Streit ums Repertoire: Kann man den "Nussknacker" noch so spielen wie früher?
Die heikelste aller Fragen betrifft die Revision des Repertoires. Auch heiß geliebte Traditionswerke bedürfen einer kritischen Begutachtung, um ihre weltanschauliche Agenda herauszupräparieren - seien es Geschlechterbilder, Gesellschaftsentwürfe, Kolonialperspektiven. Black-, White- und Yellowfacing, wie sie von "Petruschka" bis zum "Nussknacker" lange Zeit üblich waren, gehören zwar in vielen Theatern der Vergangenheit an. Aber wer wie das Berliner Staatsballett eine Rekonstruktion von "La Bayadère" in Auftrag gibt und damit eine 1877 uraufgeführte, zeittypisch schwüle Tempeltänzerinnen-Fantasie auf die Bühne bringt, der hat künftig zwei Aufgaben.

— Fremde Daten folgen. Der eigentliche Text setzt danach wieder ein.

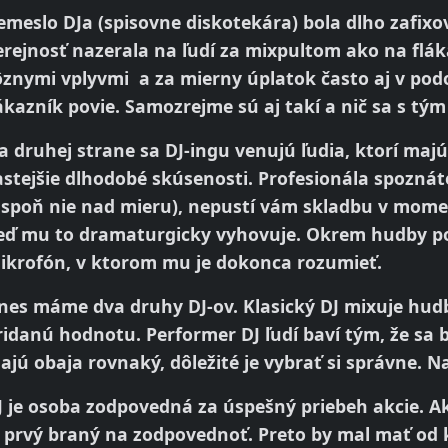
emeslo DJa (spisovne diskotekára) bola dlho zafix
erejnosť nazerala na ľudí za mixpultom ako na flák
ôznymi vplyvmi a za mierny úplatok často aj v podo
ákazník povie. Samozrejme sú aj takí a nič sa s tým
a druhej strane sa DJ-ingu venujú ľudia, ktorí maj
astejšie dlhodobé skúsenosti. Profesionála spoznáte
aspoň nie nad mieru), nepustí vám skladbu v moment
eď mu to dramaturgicky vyhovuje. Okrem hudby po
ikrofón, v ktorom mu je dokonca rozumieť.
nes máme dva druhy DJ-ov. Klasický DJ mixuje hud
ridanú hodnotu. Performer DJ ľudí baví tým, že sa b
ajú obaja rovnaký, dôležité je vybrať si správne. 
J je osoba zodpovedná za úspešný priebeh akcie. Ak 
e prvý braný na zodpovednoť. Preto by mal mať od k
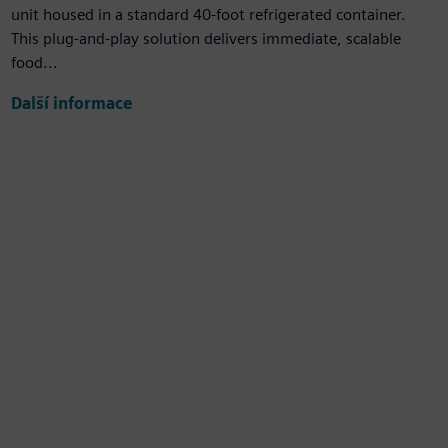
unit housed in a standard 40-foot refrigerated container.
This plug-and-play solution delivers immediate, scalable
food...
Další informace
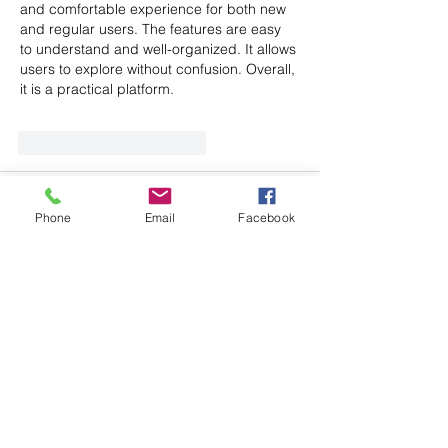
and comfortable experience for both new 
and regular users. The features are easy 
to understand and well-organized. It allows 
users to explore without confusion. Overall, 
it is a practical platform.
Me gusta
Reaccionar
JJANGGU
06 mar
Phone
Email
Facebook
While reviewing various guides about gift 
card exchange methods, I encountered 
modapay24
. The structured explanation 
helped make the entire process easier to 
grasp.
Me gusta
Reaccionar
페이핀
06 mar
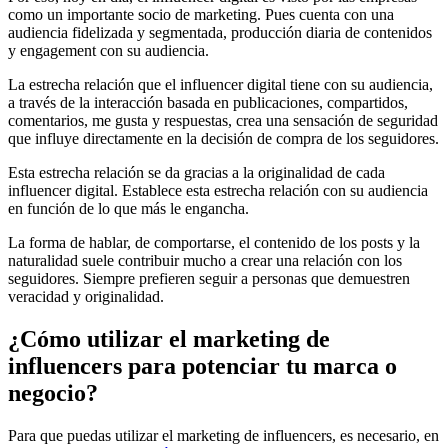
como un importante socio de marketing. Pues cuenta con una
audiencia fidelizada y segmentada, producción diaria de contenidos
y engagement con su audiencia.
La estrecha relación que el influencer digital tiene con su audiencia,
a través de la interacción basada en publicaciones, compartidos,
comentarios, me gusta y respuestas, crea una sensación de seguridad
que influye directamente en la decisión de compra de los seguidores.
Esta estrecha relación se da gracias a la originalidad de cada
influencer digital. Establece esta estrecha relación con su audiencia
en función de lo que más le engancha.
La forma de hablar, de comportarse, el contenido de los posts y la
naturalidad suele contribuir mucho a crear una relación con los
seguidores. Siempre prefieren seguir a personas que demuestren
veracidad y originalidad.
¿Cómo utilizar el marketing de
influencers para potenciar tu marca o
negocio?
Para que puedas utilizar el marketing de influencers, es necesario, en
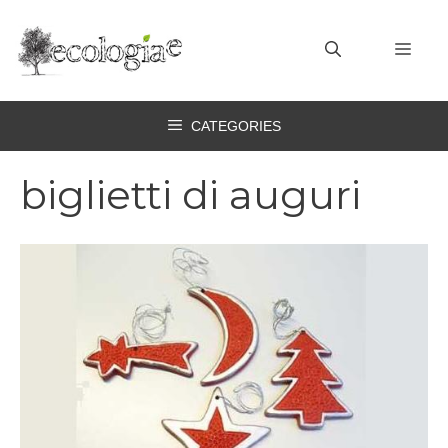
Vai
al
MEN
contenuto
CATEGORIES
biglietti di auguri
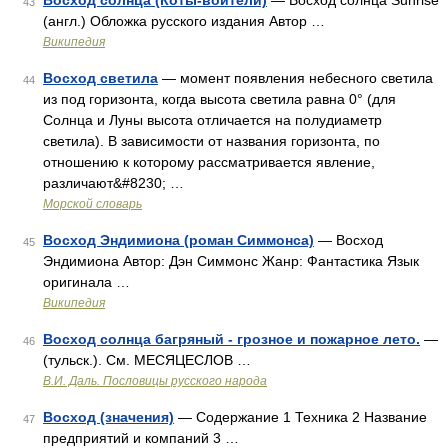
Восход солнца (Коты-воители)
— Восход солнца Sunrise
43
(англ.) Обложка русского издания Автор …
Википедия
Восход светила
— момент появления небесного светила
44
из под горизонта, когда высота светила равна 0° (для
Солнца и Луны высота отличается на полудиаметр
светила). В зависимости от названия горизонта, по
отношению к которому рассматривается явление,
различают&#8230; …
Морской словарь
Восход Эндимиона (роман Симмонса)
— Восход
45
Эндимиона Автор: Дэн Симмонс Жанр: Фантастика Язык
оригинала …
Википедия
Восход солнца багряный - грозное и пожарное лето.
—
46
(тульск.). См. МЕСЯЦЕСЛОВ …
В.И. Даль. Пословицы русского народа
Восход (значения)
— Содержание 1 Техника 2 Название
47
предприятий и компаний 3 …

Erstens muss er in eigens konzipierten Formaten den kulturgeschichtlichen Hintergrund ausleuchten, statt sein Publikum allein mit sinnlicher Kulinarik abzuspeisen. Zweitens muss er ein zeitgenössisches Gegengewicht schaffen - in Form einer Neuproduktion, die den historischen Stoff aus heutiger Perspektive liest. Wie spannend das ist, hat der britische Choreograf Akram Khan 2017 mit einer Neuinterpretation von "Giselle" bewiesen. Khan verlegte das Melodram aus dem rheinischen Winzeridyll in eine protoindustrielle Manufaktur und damit in die Entstehungszeit des Originals von 1841.

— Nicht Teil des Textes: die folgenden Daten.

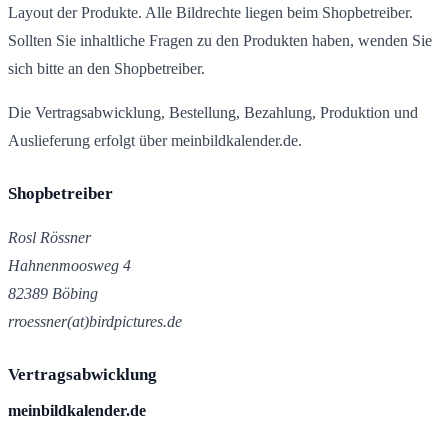
Layout der Produkte. Alle Bildrechte liegen beim Shopbetreiber.
Sollten Sie inhaltliche Fragen zu den Produkten haben, wenden Sie
sich bitte an den Shopbetreiber.
Die Vertragsabwicklung, Bestellung, Bezahlung, Produktion und
Auslieferung erfolgt über meinbildkalender.de.
Shopbetreiber
Rosl Rössner
Hahnenmoosweg 4
82389 Böbing
rroessner(at)birdpictures.de
Vertragsabwicklung
meinbildkalender.de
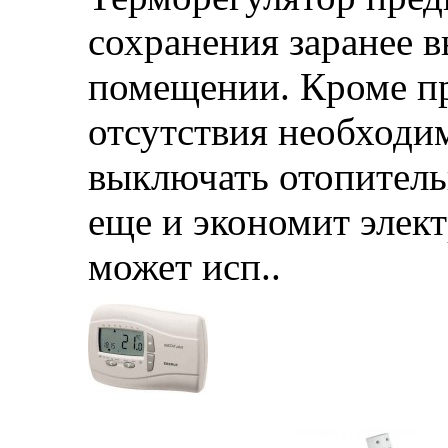
сохранения заранее 
помещении. Кроме п
отсутствия необходи
выключать отопитель
еще и экономит элек
может исп..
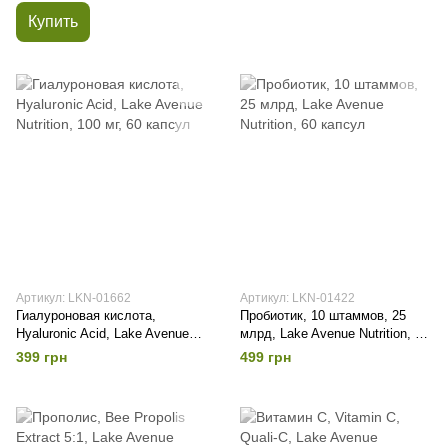
Купить
Артикул: LKN-01662
Артикул: LKN-01422
Гиалуроновая кислота,
Пробиотик, 10 штаммов, 25
Hyaluronic Acid, Lake Avenue
млрд, Lake Avenue Nutrition, 60
Nutrition, 100 мг, 60 капсул
капсул
399 грн
499 грн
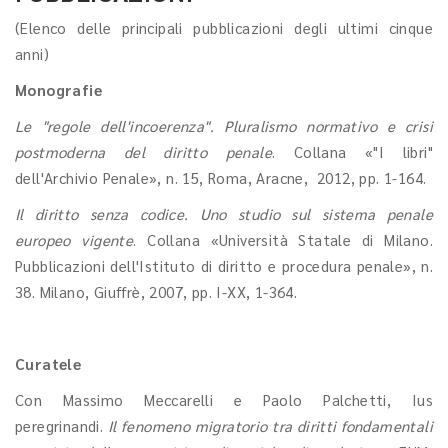
(Elenco delle principali pubblicazioni degli ultimi cinque
anni)
Monografie
Le "regole dell'incoerenza". Pluralismo normativo e crisi
postmoderna del diritto penale
. Collana «"I libri"
dell'Archivio Penale», n. 15, Roma, Aracne, 2012, pp. 1-164.
Il diritto senza codice. Uno studio sul sistema penale
europeo vigente
. Collana «Università Statale di Milano.
Pubblicazioni dell'Istituto di diritto e procedura penale», n.
38. Milano, Giuffrè, 2007, pp. I-XX, 1-364.
Curatele
Con Massimo Meccarelli e Paolo Palchetti, Ius
peregrinandi.
Il fenomeno migratorio tra diritti fondamentali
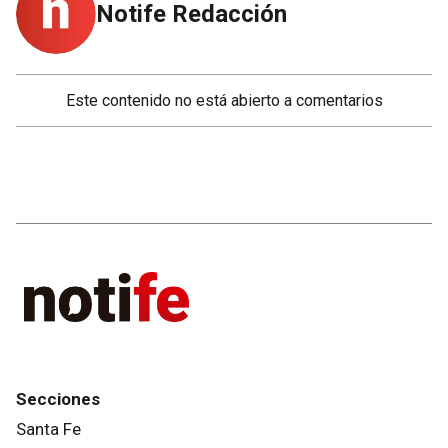
Notife Redacción
Este contenido no está abierto a comentarios
Secciones
Santa Fe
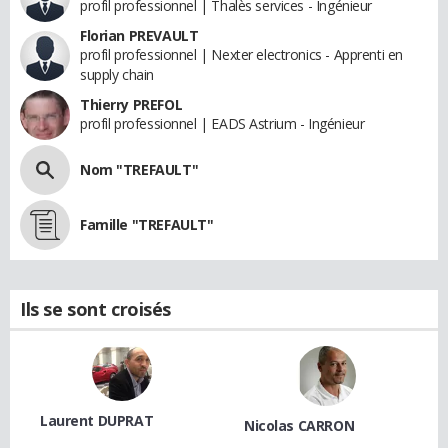
profil professionnel | Thalès services - Ingénieur
Florian PREVAULT
profil professionnel | Nexter electronics - Apprenti en
supply chain
Thierry PREFOL
profil professionnel | EADS Astrium - Ingénieur
Nom "TREFAULT"
Famille "TREFAULT"
Ils se sont croisés
Laurent DUPRAT
Nicolas CARRON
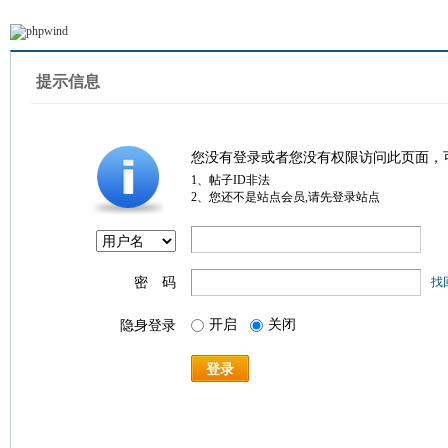
提示信息
您没有登录或者您没有权限访问此页面，
1、帖子ID非法
2、您还不是站点会员,请先登录站点
密 码
找
开启
关闭
隐身登录
登录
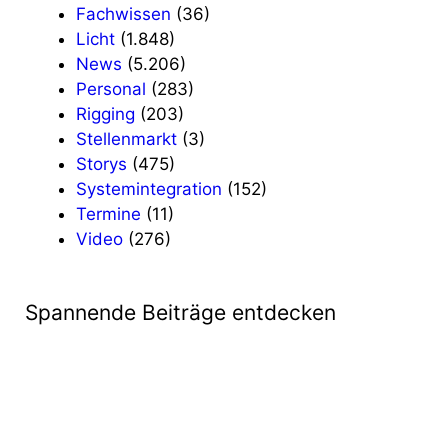
Fachwissen
(36)
Licht
(1.848)
News
(5.206)
Personal
(283)
Rigging
(203)
Stellenmarkt
(3)
Storys
(475)
Systemintegration
(152)
Termine
(11)
Video
(276)
Spannende Beiträge entdecken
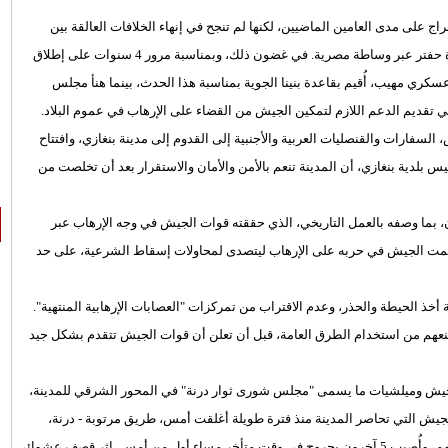
على مدى العامين الماضيين، لكنها لم تنجح في إنهاء الخلافات العالقة بين
الطرفين، رغم التلويح باقتراب اتفاقهما على إعادة توحيد الجيش، بقيادة حفتر عبر وساطة مصرية. في غضون ذلك، وبمناسبة مرور 4 سنوات على إطلاق
ي مهيب، أُقيم بقاعدة بنينا الجوية بمناسبة هذا الحدث، بينما هنأ مجلس
في تقديم الدعم اللازم لتمكين الجيش من القضاء على الإرهاب في عموم البلاد.
سفارات والقنصليات العربية والأجنبية إلى القدوم إلى مدينة بنغازي، وافتتاح
ئيس بلدية بنغازي، أن المدينة تنعم بالأمن والأمان والاستقرار بعد أن تخلصت من
ان، بما وصفه بالعمل التاريخي، الذي حققته قوات الجيش في وجه الإرهاب عبر
مته دعمت الجيش في حربه على الإرهاب ليتصدى لمحاولات إسقاط الشرعية، على حد
خذ الحيطة والحذر، وعدم الاقتراب من تمركزات "العصابات الإرهابية المنتهية".
منعهم من استخدام الطرق العامة، قبل أن تعلن أن قوات الجيش تتقدم بشكل جيد
 الجيش وميلشيات ما يسمى "مجلس شورى ثوار درنة" في المحور الشرقي للمدينة،
رين. مشيرةً إلى أن قوات الجيش التي تحاصر المدينة منذ فترة طويلة أغلقت أمس، طريق مرتوبة - درنة،
الواقعة جنوب شرقي المدينة. كما لقي 3 أطفال من عائلة واحدة مصرعهم، وأُصيب 5 آخرون بجروح في وقت متأخر مساء أول من أمس، إثر قصف عشوائي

Die Auseinandersetzung mit dem Erbe zielt nicht auf eine Säuberung des Fundus. Nicht auf Abschaffung des "Schwanensees" oder auf die Verbannung orientalistischer Orgien im Stil von "La Péri" oder "Le Corsaire". Aber jenseits optischer Attraktion müssen Inhalte und Aussagen decodiert, muss die Überlieferung Schicht um Schicht abgetragen werden. Bis die überzeitliche Substanz des Werks zutage tritt und sich entscheiden lässt: Wie wird es künftig konserviert? Das gilt umso mehr, als der klassische Tanz in absehbarer Zeit vor ganz anderen Herausforderungen stehen wird. Wie will er zum Beispiel rollentechnisch mit genderfluiden Tänzern oder Transpersonen umgehen?
Diesen Fragen muss das Ballett sich stellen, genau wie der Rest der Gesellschaft. Zumindest der Einschaltquote nach steht das Pariser Opernballett vorerst auf soliden Beinen. Rund 300 000 TV- und Netz-Zuschauer sahen die letzte Premiere an, den Vierteiler "Créer aujourd'hui". Und doch wird sich hier wie andernorts die künftige Bedeutung, Bezahlung, Bezuschussung der Kunst maßgeblich nach dem Diversitätsfaktor der Institution bemessen. Und der wiederum ist entscheidend für die wichtigste Währung der Gegenwartskultur: ihre Relevanz.